**PROBLEM:**
Please copy, word for word, the line that contains "From the picture: find" and every line after it through the end of the records, and nothing more.

**DATA SHOWN:**
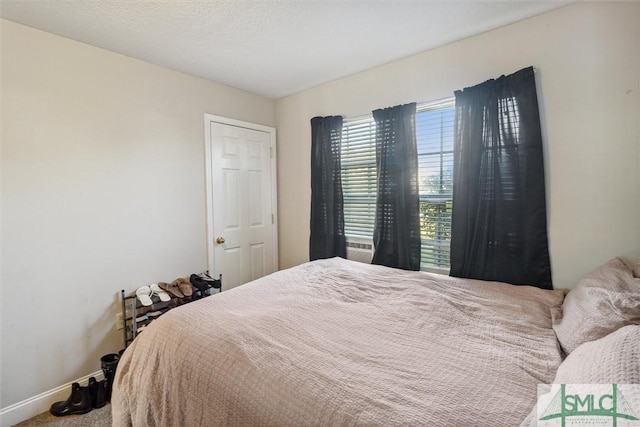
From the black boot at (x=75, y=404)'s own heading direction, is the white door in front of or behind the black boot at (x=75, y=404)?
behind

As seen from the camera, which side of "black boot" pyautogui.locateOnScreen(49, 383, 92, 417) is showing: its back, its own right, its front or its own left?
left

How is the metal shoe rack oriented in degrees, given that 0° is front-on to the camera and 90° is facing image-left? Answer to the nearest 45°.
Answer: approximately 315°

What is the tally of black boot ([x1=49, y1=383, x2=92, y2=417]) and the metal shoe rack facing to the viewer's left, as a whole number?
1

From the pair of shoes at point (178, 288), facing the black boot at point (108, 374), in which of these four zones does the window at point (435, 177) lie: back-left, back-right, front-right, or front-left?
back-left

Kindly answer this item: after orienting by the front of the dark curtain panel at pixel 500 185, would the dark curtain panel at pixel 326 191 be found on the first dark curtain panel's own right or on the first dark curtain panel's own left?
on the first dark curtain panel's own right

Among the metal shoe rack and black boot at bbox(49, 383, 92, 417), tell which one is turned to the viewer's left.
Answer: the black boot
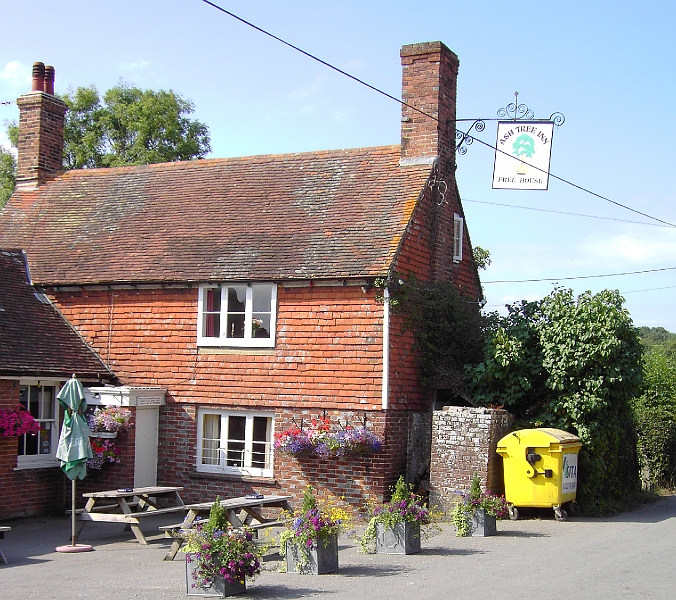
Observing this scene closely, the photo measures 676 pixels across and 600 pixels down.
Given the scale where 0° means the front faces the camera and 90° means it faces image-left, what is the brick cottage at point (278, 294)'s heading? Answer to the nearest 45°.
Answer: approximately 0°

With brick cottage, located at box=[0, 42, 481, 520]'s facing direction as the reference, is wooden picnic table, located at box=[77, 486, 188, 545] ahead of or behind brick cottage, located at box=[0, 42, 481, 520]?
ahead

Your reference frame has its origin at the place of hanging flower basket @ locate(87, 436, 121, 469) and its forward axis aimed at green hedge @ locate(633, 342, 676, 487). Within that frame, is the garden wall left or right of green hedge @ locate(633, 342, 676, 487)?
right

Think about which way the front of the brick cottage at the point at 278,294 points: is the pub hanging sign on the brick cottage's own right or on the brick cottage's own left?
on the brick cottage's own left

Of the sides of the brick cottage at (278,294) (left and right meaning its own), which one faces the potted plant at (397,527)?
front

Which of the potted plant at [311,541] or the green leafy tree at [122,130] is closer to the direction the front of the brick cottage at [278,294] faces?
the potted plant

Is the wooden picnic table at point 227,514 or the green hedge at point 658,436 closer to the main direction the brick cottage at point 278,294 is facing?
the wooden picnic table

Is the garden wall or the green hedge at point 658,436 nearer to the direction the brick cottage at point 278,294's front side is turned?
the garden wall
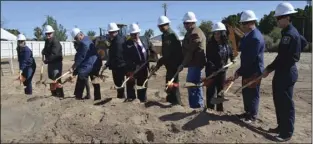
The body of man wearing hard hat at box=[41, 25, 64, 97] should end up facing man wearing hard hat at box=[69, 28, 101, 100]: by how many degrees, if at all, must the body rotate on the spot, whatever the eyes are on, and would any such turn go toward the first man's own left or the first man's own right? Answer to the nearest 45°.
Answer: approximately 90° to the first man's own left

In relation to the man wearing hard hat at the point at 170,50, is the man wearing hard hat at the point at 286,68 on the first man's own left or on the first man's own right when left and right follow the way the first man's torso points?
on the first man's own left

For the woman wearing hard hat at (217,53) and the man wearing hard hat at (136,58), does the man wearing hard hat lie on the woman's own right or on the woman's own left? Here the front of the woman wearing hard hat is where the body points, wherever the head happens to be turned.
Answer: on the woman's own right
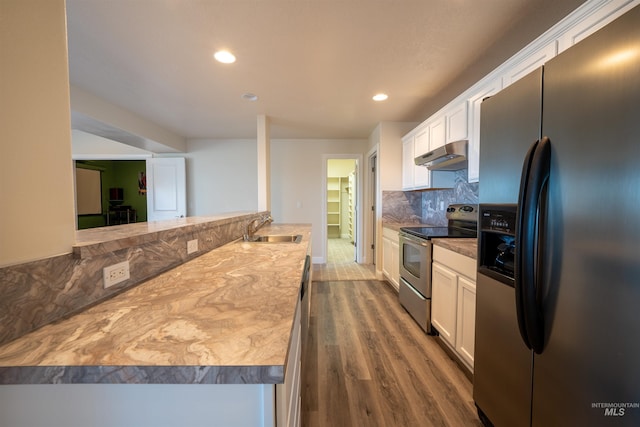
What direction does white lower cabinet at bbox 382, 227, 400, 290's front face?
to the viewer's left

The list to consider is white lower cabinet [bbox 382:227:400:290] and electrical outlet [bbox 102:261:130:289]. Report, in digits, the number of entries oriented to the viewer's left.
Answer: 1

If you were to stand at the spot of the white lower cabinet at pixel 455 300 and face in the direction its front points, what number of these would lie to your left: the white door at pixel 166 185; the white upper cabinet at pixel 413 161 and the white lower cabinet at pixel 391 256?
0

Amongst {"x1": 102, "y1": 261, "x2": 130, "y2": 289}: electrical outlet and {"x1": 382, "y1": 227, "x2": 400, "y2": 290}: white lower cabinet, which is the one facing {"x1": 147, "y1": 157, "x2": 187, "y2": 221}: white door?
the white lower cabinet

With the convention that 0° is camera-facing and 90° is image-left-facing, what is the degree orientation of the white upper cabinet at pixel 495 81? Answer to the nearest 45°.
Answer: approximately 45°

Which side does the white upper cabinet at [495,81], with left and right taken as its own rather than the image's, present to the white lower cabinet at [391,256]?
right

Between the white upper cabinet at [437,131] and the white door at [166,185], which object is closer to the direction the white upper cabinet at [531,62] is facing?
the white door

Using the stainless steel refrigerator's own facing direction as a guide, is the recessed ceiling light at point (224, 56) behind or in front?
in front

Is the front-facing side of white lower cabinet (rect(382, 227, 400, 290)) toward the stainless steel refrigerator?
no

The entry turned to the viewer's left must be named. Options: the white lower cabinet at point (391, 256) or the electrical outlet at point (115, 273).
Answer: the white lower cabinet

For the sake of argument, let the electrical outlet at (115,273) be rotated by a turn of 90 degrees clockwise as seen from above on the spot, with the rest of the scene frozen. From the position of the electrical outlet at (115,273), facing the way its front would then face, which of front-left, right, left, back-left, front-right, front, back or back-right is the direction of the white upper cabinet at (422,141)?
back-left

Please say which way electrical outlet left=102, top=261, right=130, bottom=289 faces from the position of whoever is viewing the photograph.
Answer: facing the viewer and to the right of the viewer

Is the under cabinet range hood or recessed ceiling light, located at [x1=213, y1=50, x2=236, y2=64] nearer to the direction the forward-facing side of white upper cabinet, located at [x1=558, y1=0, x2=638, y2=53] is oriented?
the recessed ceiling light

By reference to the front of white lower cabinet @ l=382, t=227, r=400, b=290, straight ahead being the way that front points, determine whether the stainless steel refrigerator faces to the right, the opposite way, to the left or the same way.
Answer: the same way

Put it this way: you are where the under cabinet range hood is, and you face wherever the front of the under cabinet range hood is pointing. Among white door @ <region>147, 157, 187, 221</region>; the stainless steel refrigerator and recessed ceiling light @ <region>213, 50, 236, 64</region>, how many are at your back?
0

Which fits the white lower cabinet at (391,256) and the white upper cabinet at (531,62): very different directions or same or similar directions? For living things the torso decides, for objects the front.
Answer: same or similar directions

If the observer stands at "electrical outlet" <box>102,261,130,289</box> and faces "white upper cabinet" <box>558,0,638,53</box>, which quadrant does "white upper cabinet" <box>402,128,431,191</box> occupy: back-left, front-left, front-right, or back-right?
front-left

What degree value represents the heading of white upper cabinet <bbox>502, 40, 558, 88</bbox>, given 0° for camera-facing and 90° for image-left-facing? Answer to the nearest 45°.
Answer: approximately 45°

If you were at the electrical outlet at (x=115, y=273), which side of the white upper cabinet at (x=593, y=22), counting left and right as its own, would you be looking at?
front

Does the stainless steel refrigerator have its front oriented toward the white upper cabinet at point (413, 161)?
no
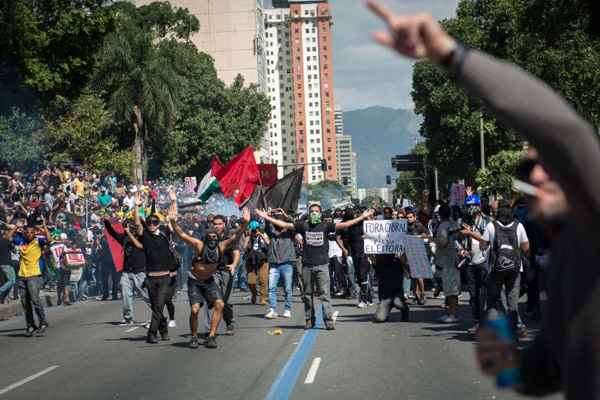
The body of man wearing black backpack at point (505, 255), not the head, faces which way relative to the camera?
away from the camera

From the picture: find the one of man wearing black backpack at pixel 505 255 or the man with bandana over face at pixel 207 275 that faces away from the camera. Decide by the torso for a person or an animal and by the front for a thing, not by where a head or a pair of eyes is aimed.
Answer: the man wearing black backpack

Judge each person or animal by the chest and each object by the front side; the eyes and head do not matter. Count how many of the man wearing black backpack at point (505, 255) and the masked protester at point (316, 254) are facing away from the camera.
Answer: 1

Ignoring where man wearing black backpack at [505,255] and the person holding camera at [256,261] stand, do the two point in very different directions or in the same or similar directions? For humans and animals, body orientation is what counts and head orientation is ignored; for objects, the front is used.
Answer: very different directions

**REPLY TO THE EXERCISE:**
From the picture: find the one of man wearing black backpack at pixel 505 255 or the man with bandana over face at pixel 207 275 that faces away from the camera. Decide by the torso for a person or an animal and by the front for a thing, not by where a head or a pair of eyes is aimed.
Answer: the man wearing black backpack

Judge each person or animal by the chest and each object by the front side; the eyes and head do not matter. Count how many of the man wearing black backpack at point (505, 255) and the masked protester at point (316, 254) are facing away from the camera.
Answer: 1

Ignoring where man wearing black backpack at [505,255] and the person holding camera at [256,261] stand, do the two point in very different directions or in the same or similar directions? For humans and animals, body orientation is what counts and head orientation is ignored; for objects, the front is used.
Answer: very different directions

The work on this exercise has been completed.